**Documento fuente**
:::::

Me recuerdo allí, como siempre que se trata de viajar en la memoria: puedo verme navegando en la habitación de estudio que mis padres tenían dispuestos para sus cinco hijos, en la vieja quinta donde crecimos. Era una habitación grande de tapete por suelo y un escritorio de madera que usábamos para hacer las tareas y divagar. Tenía once años y, en el acostumbrado ocio de las vacaciones, mi cuerpo se anidaba en ese espacio, entre el estante repleto de libros, revistas y viejas ediciones de diarios nacionales. A la composición se le sumaba la vista al palo de mamón que custodiaba el jardín de la casa, y cuya flor menuda y verdosa tapizaba y perfumaba el lugar. En esa habitación sin puerta y con un balcón de madera de medio círculo, el tiempo pasaba de manera diferente. No podría yo precisar ni la edición ni la tapa del libro y, en ese entonces, el nombre de Gabo era un sonido sin referencias ni imágenes. Agarré cualquier título y me estacioné en la palabra soledad. "Soledad, Cien años de soledad"; a los once años, y con toda la naturaleza de una chiquilla melancólica, cien años me resultaba demasiado, ¿qué historia podía relatarse en la soledad de cien años?

:::::

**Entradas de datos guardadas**
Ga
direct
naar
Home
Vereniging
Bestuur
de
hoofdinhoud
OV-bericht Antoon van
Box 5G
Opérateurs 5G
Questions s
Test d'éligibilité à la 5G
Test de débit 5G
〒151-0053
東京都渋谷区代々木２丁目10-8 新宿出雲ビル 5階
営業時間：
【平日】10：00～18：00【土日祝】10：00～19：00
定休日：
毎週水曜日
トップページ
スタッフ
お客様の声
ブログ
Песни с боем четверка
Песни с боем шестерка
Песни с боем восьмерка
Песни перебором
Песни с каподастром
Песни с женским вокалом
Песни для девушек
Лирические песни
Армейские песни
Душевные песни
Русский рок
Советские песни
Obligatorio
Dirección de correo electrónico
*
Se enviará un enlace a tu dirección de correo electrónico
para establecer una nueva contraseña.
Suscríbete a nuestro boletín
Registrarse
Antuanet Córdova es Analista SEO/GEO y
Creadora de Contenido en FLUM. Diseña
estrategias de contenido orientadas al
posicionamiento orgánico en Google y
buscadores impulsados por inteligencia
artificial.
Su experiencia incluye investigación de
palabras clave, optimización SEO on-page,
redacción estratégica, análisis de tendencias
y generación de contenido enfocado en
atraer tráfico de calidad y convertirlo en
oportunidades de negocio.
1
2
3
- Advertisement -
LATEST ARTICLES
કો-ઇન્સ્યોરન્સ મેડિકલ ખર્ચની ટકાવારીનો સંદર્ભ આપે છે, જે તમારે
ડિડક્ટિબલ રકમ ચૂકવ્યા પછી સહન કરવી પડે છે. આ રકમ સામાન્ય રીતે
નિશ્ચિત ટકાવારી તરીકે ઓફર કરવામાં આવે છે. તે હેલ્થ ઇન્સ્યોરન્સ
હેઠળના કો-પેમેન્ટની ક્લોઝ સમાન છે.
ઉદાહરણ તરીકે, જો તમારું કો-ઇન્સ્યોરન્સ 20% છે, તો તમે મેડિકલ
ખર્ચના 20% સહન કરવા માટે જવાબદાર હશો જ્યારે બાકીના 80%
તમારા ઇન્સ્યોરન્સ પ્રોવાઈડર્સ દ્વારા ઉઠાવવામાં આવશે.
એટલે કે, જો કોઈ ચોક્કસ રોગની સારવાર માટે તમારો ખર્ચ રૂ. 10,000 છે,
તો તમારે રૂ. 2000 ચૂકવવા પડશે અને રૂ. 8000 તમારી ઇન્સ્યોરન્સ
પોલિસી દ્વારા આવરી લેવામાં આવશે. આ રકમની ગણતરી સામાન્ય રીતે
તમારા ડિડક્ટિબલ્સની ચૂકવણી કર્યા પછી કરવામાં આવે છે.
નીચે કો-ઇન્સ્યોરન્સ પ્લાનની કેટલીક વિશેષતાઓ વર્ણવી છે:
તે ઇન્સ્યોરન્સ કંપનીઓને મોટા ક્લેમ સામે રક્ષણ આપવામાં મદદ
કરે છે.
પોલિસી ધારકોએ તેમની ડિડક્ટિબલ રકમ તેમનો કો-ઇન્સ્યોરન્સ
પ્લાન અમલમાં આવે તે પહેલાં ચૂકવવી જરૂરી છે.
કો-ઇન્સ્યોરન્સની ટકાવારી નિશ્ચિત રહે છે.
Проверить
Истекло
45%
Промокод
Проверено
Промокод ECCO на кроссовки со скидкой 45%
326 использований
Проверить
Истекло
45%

:::::

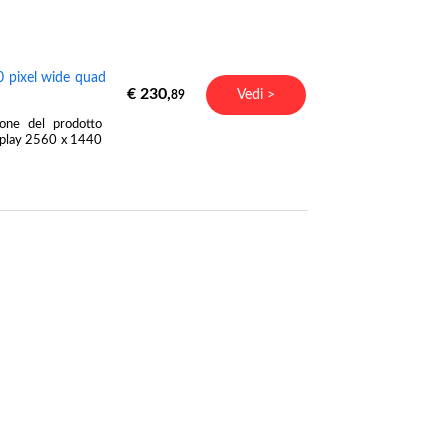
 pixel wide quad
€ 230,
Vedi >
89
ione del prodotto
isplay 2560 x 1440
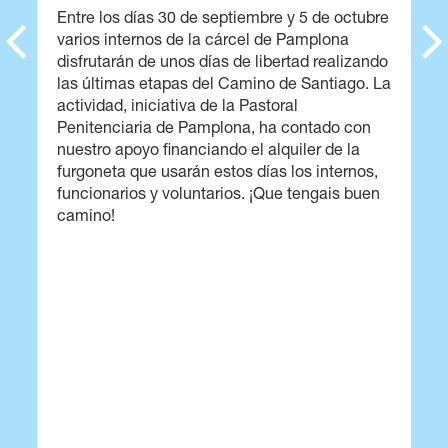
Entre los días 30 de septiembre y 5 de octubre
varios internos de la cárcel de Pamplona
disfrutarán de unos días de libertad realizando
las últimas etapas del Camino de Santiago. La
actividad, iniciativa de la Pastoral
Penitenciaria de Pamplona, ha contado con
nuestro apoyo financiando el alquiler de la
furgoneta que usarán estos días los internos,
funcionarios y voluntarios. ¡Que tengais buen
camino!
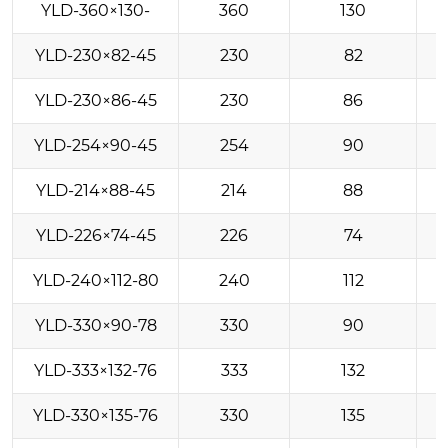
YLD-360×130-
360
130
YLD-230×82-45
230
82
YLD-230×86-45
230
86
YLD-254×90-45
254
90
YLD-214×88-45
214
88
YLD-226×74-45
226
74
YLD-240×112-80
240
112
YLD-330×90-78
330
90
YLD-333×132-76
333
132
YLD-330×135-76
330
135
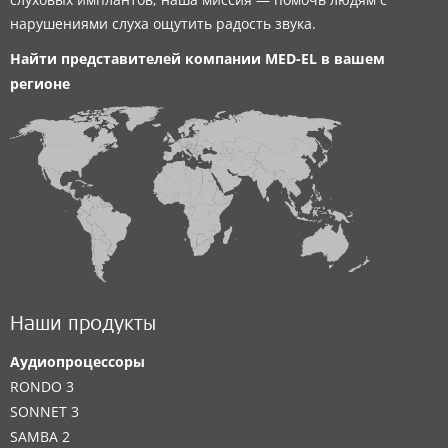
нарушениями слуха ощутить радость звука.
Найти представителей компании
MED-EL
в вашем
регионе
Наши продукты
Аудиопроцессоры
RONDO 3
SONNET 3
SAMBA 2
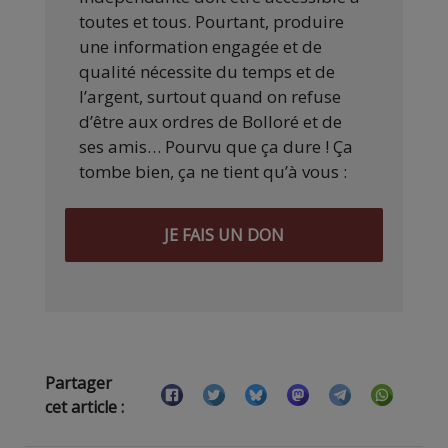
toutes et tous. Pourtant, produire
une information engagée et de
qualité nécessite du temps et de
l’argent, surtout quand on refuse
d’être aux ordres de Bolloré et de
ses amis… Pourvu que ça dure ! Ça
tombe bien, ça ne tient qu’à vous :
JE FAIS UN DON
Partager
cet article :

:::::

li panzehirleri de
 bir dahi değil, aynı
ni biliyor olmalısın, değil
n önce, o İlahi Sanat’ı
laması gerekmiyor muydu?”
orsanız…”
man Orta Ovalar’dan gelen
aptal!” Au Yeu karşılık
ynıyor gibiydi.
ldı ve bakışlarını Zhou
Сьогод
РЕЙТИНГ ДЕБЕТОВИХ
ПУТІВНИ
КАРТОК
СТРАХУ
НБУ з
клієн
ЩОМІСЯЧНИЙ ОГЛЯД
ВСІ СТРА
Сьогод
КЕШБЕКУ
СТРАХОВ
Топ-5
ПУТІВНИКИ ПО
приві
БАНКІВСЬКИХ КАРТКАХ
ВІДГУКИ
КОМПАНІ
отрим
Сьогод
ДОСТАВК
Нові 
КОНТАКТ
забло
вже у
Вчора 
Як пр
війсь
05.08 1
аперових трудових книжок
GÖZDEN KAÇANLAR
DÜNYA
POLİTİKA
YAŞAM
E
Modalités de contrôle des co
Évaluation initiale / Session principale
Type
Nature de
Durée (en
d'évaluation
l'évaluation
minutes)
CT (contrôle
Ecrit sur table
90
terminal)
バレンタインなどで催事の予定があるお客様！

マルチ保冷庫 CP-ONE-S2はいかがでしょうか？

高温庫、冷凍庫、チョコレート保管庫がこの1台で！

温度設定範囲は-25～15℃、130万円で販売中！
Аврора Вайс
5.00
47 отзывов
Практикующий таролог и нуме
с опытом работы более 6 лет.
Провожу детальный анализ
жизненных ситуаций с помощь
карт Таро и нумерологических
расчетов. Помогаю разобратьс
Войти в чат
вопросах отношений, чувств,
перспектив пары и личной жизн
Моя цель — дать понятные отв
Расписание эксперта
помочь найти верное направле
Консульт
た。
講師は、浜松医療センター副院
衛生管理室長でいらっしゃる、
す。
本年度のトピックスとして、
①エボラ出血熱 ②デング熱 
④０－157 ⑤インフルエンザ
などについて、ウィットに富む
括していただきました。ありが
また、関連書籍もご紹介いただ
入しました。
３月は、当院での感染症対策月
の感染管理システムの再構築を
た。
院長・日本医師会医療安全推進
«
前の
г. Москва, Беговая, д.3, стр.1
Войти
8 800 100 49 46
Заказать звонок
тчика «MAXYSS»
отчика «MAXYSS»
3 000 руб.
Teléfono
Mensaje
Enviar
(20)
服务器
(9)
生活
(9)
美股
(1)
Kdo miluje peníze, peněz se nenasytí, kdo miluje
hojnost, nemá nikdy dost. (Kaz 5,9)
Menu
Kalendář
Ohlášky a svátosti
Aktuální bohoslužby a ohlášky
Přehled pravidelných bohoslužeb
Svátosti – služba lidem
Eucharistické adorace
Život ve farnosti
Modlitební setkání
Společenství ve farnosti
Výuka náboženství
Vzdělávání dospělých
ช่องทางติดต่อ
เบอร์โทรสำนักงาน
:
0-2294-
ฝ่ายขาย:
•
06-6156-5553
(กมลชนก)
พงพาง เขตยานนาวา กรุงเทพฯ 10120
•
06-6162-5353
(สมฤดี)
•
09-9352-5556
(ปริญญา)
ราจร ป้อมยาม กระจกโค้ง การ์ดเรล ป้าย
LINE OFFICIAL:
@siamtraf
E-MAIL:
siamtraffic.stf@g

:::::

En el recuerdo de la habitación de estudio, ¿de qué estaba repleto el estante? Enumera todo lo que menciona.

- libros
- revistas
- viejas ediciones de diarios nacionales